On the bottom panel is where the motherboard is mounted. Plastic stand-offs clip into the motherboard at certain locations and metal stand-off screws are screwed into the panel. Fobs on the plastic stand-off clips slide into slots on the panel and screw holes are lined up over the stand-off screws. The motherboard is now screwed in place.
In the front of the case are the drive bays. The drive bays on today's desktop computers come in two standard formats, 5.25" and 3.5". The large 5.25", half-height disk drive will just fit into a 5.25" bay and is screwed in at four screw holes on its sides. Some five and a quarter drive bays are wider than that and you must screw on guides that fit into the bay slots. Three and a half inch drive bays fit the smaller hard disks and 3.5" floppy drives. Again, the drives are normally secured with four screws. Mounting kits can be added to 3.5" drives to make them fit into cases that have 5.25" but no 3.5" drive bays.

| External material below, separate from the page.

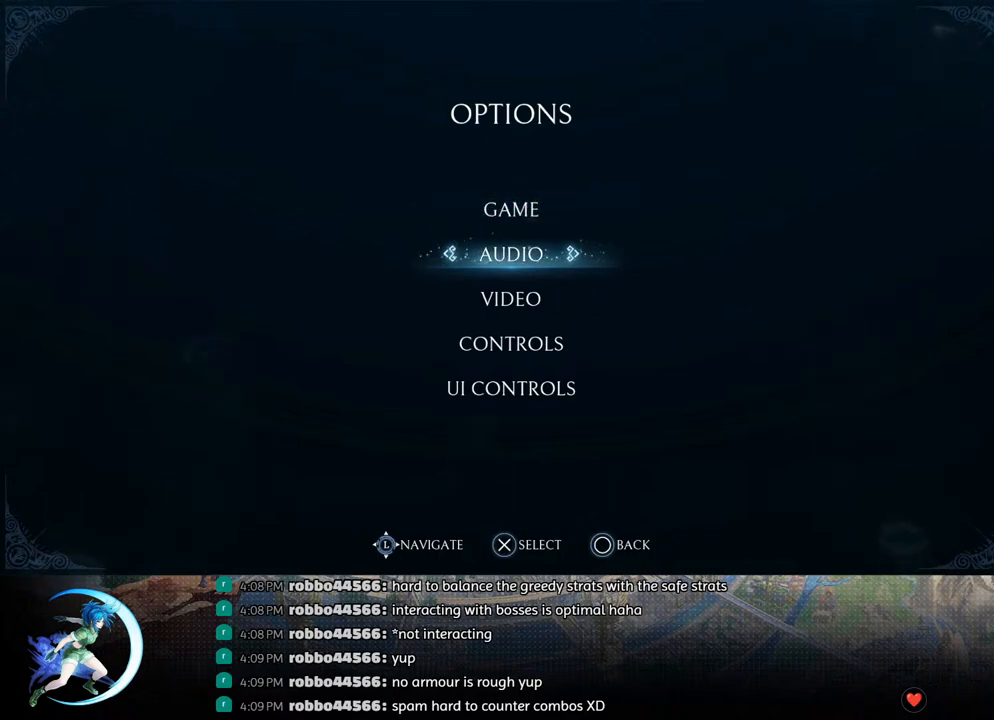
{"buttons": [], "left_stick": "center", "right_stick": "center", "events": [[300, "CROSS", "down"], [467, "CROSS", "up"]]}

On the back of the case are the expansion slots. On a typical, non-riser case, there are seven or eight expansion slots perpendicular from the motherboard. They allow cable connections to the expansion cards without opening up the case. On the top of each slot is a place for the spoon on the card to be screwed down so that the card will not slide out of its slot.
So, the case holds four major components: 1) Power Supply 2) Motherboard 3) Disk Drives 4) Expansion Cards. And, of course, the cabling that connects these components one to the other.